Segment Start: Record set
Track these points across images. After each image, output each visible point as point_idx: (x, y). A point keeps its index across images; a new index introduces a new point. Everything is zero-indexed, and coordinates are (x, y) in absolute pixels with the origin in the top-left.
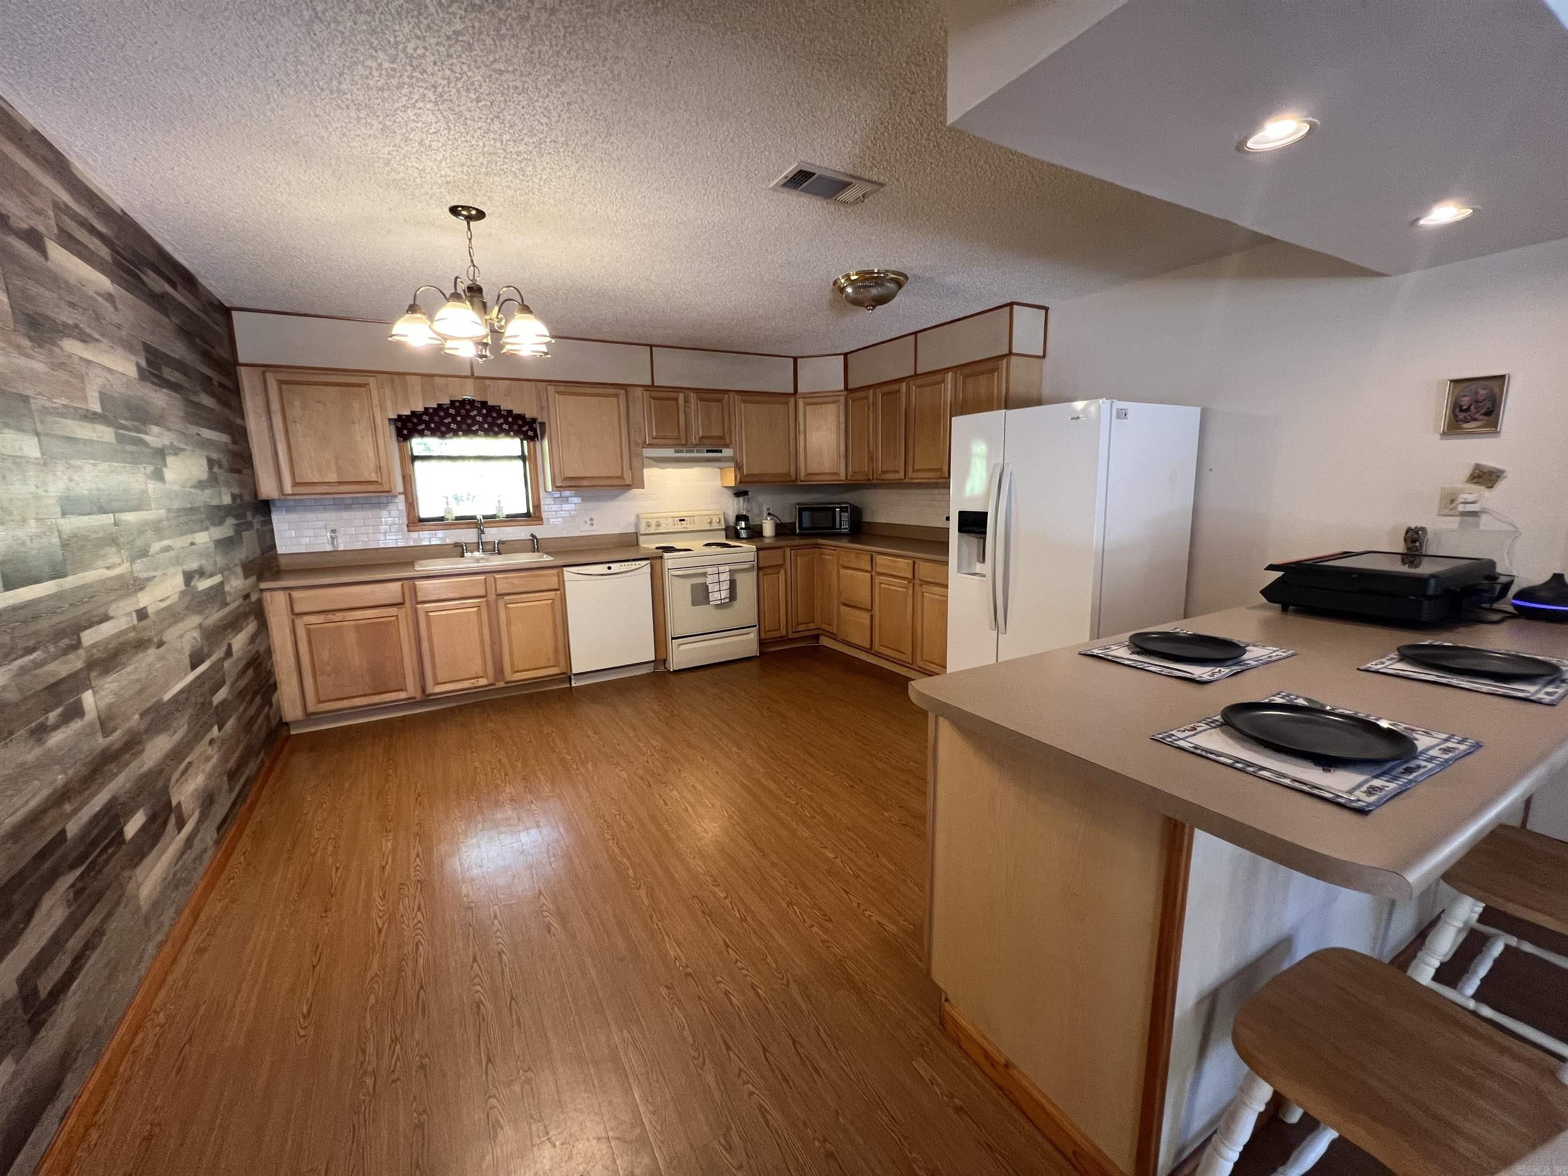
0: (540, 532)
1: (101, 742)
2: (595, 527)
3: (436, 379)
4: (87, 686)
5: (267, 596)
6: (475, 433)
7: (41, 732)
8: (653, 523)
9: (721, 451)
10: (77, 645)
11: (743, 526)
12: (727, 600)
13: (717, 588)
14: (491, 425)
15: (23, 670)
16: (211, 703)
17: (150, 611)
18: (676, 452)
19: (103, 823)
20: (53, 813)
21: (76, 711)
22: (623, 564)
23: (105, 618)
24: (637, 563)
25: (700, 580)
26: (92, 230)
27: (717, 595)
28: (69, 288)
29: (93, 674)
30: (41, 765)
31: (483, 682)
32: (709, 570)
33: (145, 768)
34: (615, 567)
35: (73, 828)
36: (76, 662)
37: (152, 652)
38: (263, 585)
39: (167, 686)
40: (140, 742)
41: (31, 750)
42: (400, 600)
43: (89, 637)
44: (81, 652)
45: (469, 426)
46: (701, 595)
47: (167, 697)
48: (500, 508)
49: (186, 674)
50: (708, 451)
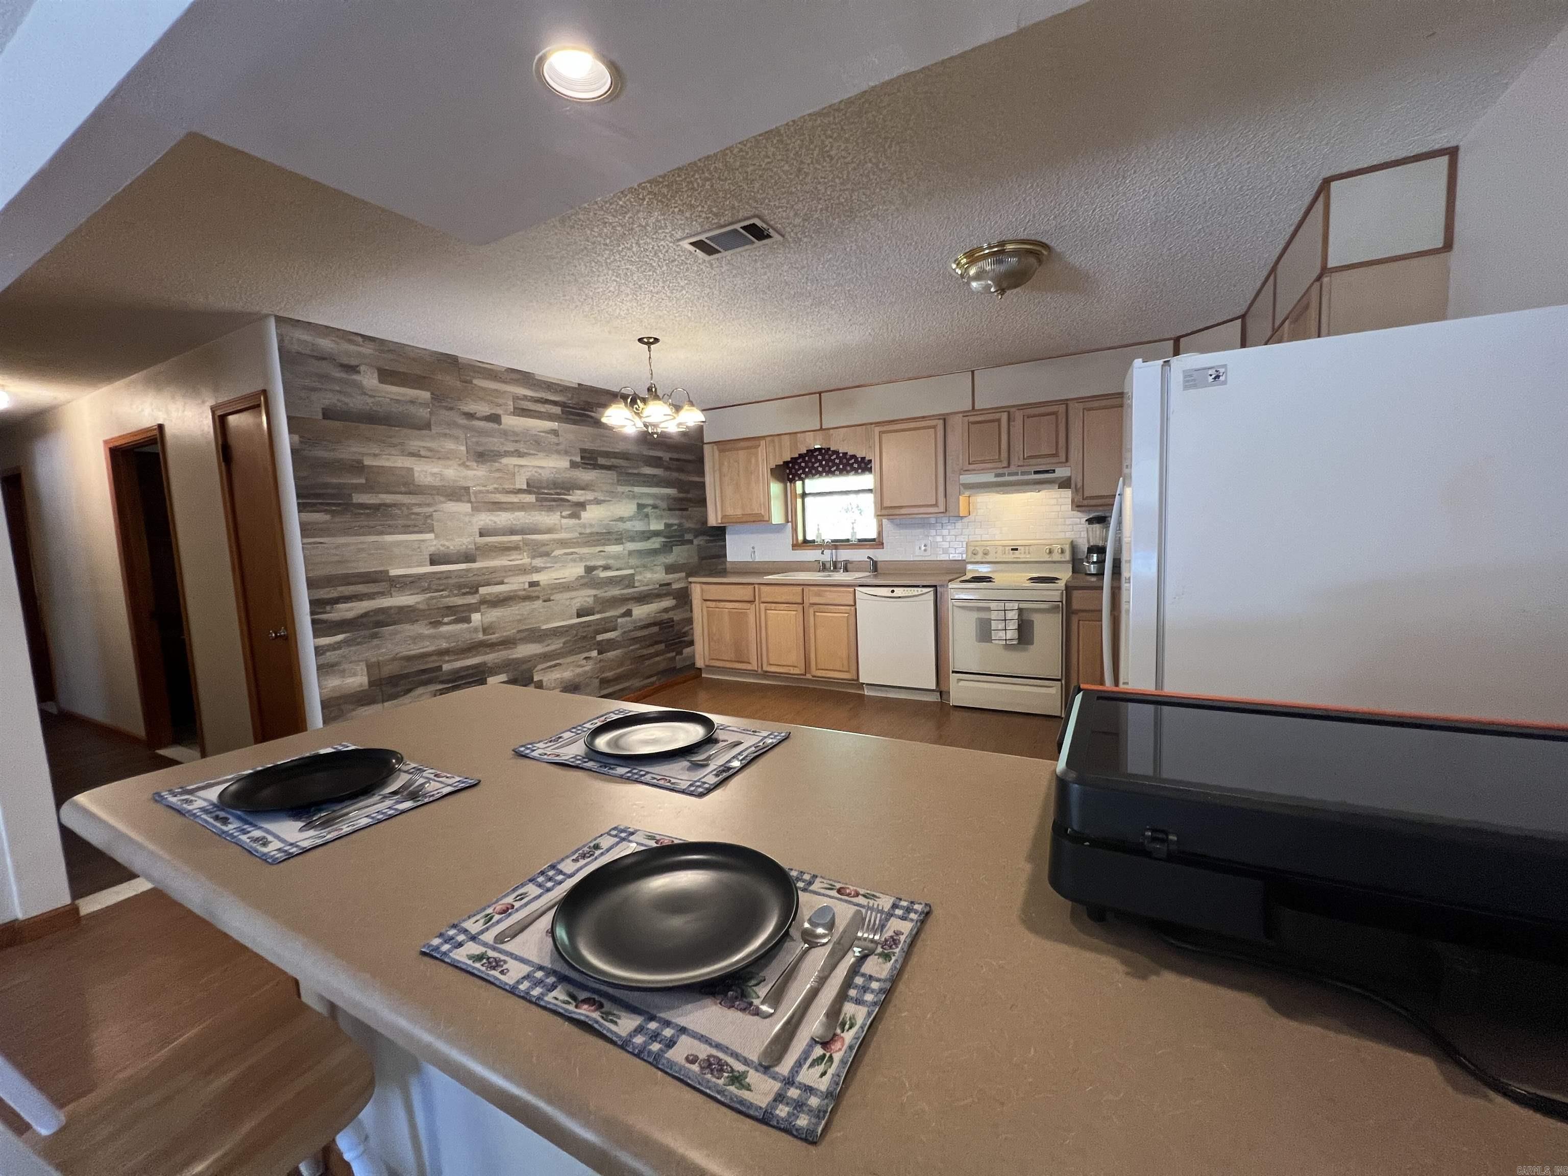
0: (880, 555)
1: (481, 636)
2: (928, 553)
3: (799, 435)
4: (477, 610)
5: (693, 585)
6: (833, 473)
7: (437, 624)
8: (980, 551)
9: (1054, 471)
10: (477, 592)
11: (1095, 559)
12: (1015, 642)
13: (1001, 626)
14: (845, 465)
15: (432, 598)
16: (595, 637)
17: (541, 583)
18: (997, 475)
19: (471, 672)
20: (434, 658)
21: (468, 620)
22: (906, 589)
23: (502, 583)
24: (919, 589)
25: (984, 615)
26: (547, 402)
27: (1002, 634)
28: (515, 434)
29: (482, 607)
30: (433, 637)
31: (797, 671)
32: (993, 605)
33: (514, 656)
34: (899, 592)
35: (446, 667)
36: (472, 600)
37: (538, 604)
38: (690, 579)
39: (547, 621)
40: (514, 644)
41: (429, 629)
42: (752, 599)
43: (482, 590)
44: (477, 596)
45: (830, 468)
46: (984, 633)
47: (544, 627)
48: (854, 533)
49: (571, 618)
50: (1036, 472)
Segment End: Record set
▶ _What the task asks_: Beginning with the line holding "1: (101, 742)" and ending with the line holding "31: (483, 682)", write out the stretch of material above exactly; add no further lines.

▶ _Result for this exercise_:
1: (101, 742)
2: (595, 527)
3: (436, 379)
4: (87, 686)
5: (267, 596)
6: (475, 433)
7: (41, 732)
8: (653, 523)
9: (721, 451)
10: (77, 645)
11: (743, 526)
12: (727, 600)
13: (717, 588)
14: (491, 425)
15: (23, 670)
16: (211, 703)
17: (150, 611)
18: (676, 452)
19: (103, 823)
20: (53, 813)
21: (76, 711)
22: (623, 564)
23: (105, 618)
24: (637, 563)
25: (700, 580)
26: (92, 230)
27: (717, 595)
28: (69, 288)
29: (93, 674)
30: (41, 765)
31: (483, 682)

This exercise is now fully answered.